> **TEXTE FOURNI**:
Les renseignements disponibles montrent une assimilation
considérable au lɔmɔ́ngɔ voisin, même dans la
morphologie. On y observe des formes verbales étrangères au
lɔlɛku présenté ci-devant et surtout une vraie
conjugaison négative absente dans les parlers des Riverains du
Fleuve.
Quant au lexique, dans l’absence d’une liste de mots, leur
nombre est nettement plus petit. Sauf oubli nous avons
144 substantifs, dont 123 communs avec le lɔmɔ́ngɔ (parmi
lesquels 9 me paraissent être des emprunts directs) ;
-
4 propres au lɔlɛku n’ont pas été observés à Boyéla. En outre,
on peut supposer 3 emprunts au lingála, dont un
peut-être au lingɔmbɛ.
Les 4 adjectifs se retrouvent aussi en lɔmɔ́ngɔ, d’où l’un d’eux
(isîsí) est un emprunt incontestable.
Pour les verbes, nous avons 62 radicaux-bases dont 7 sont
propres aux Ԑlɛku, le reste commun avec les Mɔ́ngɔ
(dont 2 manifestement empruntés récemment). (Hulstaert 1982a, p.
63).
On lui a pourtant renseigné que la langue avait survécu à Bɔndɔ
sur l’Ikelemba, et peut-être
aussi à Lolángá (Hulstaert 1982a, p. 9) ; une situation qui
serait alors pareille à celle du bolóki.

> **DONNÉES FOURNIES**:
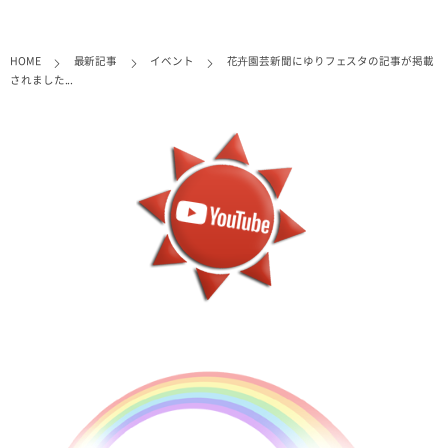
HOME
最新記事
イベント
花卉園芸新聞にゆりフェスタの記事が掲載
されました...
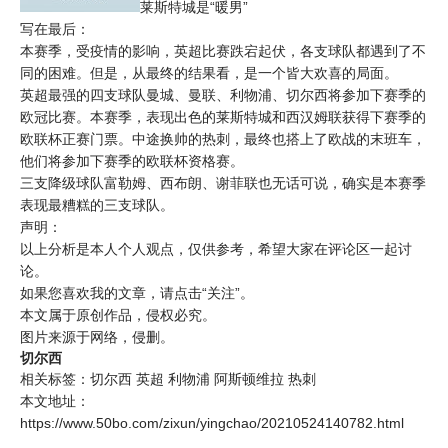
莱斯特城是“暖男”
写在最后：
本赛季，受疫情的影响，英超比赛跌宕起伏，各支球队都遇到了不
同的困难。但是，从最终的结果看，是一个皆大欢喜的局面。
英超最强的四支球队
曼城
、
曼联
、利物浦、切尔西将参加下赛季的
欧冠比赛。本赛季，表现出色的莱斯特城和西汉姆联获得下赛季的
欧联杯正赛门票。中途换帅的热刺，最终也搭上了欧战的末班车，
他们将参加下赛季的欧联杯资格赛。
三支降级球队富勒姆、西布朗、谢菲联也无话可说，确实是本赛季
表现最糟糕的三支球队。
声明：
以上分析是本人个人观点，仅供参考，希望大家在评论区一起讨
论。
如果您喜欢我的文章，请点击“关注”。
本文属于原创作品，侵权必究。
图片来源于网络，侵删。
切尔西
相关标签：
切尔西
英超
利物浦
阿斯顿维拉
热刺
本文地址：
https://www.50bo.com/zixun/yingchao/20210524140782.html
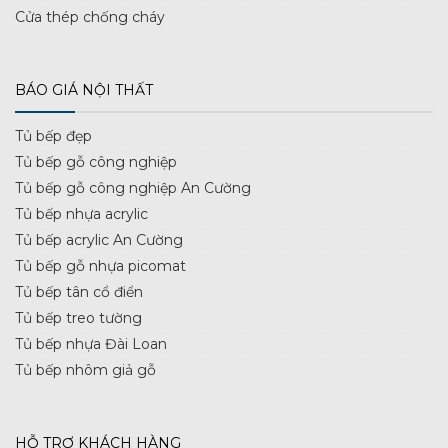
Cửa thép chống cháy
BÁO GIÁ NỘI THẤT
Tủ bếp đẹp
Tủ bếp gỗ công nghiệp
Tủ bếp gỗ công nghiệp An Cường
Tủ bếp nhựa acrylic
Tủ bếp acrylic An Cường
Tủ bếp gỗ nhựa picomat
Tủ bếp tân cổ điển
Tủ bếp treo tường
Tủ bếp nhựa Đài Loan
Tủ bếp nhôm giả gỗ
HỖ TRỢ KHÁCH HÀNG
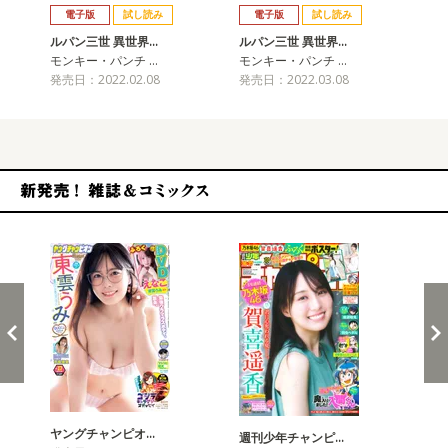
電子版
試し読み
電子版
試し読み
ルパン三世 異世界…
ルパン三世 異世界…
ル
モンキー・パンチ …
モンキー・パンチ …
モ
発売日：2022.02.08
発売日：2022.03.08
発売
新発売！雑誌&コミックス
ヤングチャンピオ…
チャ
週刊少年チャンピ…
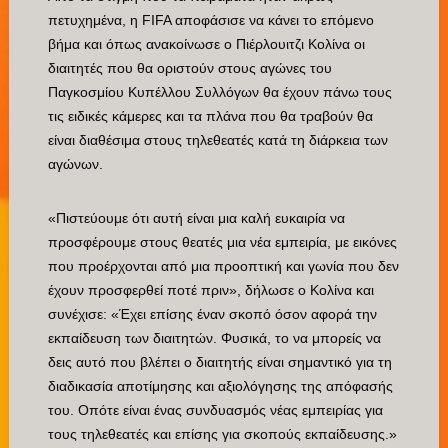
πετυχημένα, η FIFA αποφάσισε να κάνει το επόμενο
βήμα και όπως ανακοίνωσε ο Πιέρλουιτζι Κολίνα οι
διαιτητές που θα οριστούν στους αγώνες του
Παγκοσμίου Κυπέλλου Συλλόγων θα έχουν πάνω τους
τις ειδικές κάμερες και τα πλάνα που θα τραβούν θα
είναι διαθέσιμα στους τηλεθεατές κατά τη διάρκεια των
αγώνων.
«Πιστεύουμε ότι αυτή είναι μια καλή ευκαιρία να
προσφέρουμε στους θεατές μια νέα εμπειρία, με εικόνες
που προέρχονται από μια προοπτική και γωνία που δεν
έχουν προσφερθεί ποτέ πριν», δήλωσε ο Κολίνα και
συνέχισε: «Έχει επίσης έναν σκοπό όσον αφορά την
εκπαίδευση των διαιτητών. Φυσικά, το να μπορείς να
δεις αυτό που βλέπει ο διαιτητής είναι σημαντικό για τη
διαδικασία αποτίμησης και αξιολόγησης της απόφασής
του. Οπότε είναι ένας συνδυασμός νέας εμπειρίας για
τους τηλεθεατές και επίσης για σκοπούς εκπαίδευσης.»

> **EXERCICES**:
[a] D'après le texte fourni, combien des substantifs relevés sont communs avec le lɔmɔ́ngɔ ?
[b] Reproduisez tout ce qui va de « Les renseignements disponibles » jusqu'à « peut-être au lingɔmbɛ. » dans le texte fourni.
[c] Condensez le paragraphe du texte fourni qui commence par « Les renseignements disponibles » en gardant ses faits principaux.

> **RÉSULTATS DES EXERCICES**:
[a] 123 des 144 substantifs sont communs avec le lɔmɔ́ngɔ.

[b]
Les renseignements disponibles montrent une assimilation
considérable au lɔmɔ́ngɔ voisin, même dans la
morphologie. On y observe des formes verbales étrangères au
lɔlɛku présenté ci-devant et surtout une vraie
conjugaison négative absente dans les parlers des Riverains du
Fleuve.
Quant au lexique, dans l’absence d’une liste de mots, leur
nombre est nettement plus petit. Sauf oubli nous avons
144 substantifs, dont 123 communs avec le lɔmɔ́ngɔ (parmi
lesquels 9 me paraissent être des emprunts directs) ;
-
4 propres au lɔlɛku n’ont pas été observés à Boyéla. En outre,
on peut supposer 3 emprunts au lingála, dont un
peut-être au lingɔmbɛ.

[c] Les données révèlent une forte assimilation au lɔmɔ́ngɔ voisin, jusque dans la morphologie. On y trouve des formes verbales inconnues du lɔlɛku présenté plus haut et surtout une véritable conjugaison négative, absente des parlers des Riverains du Fleuve.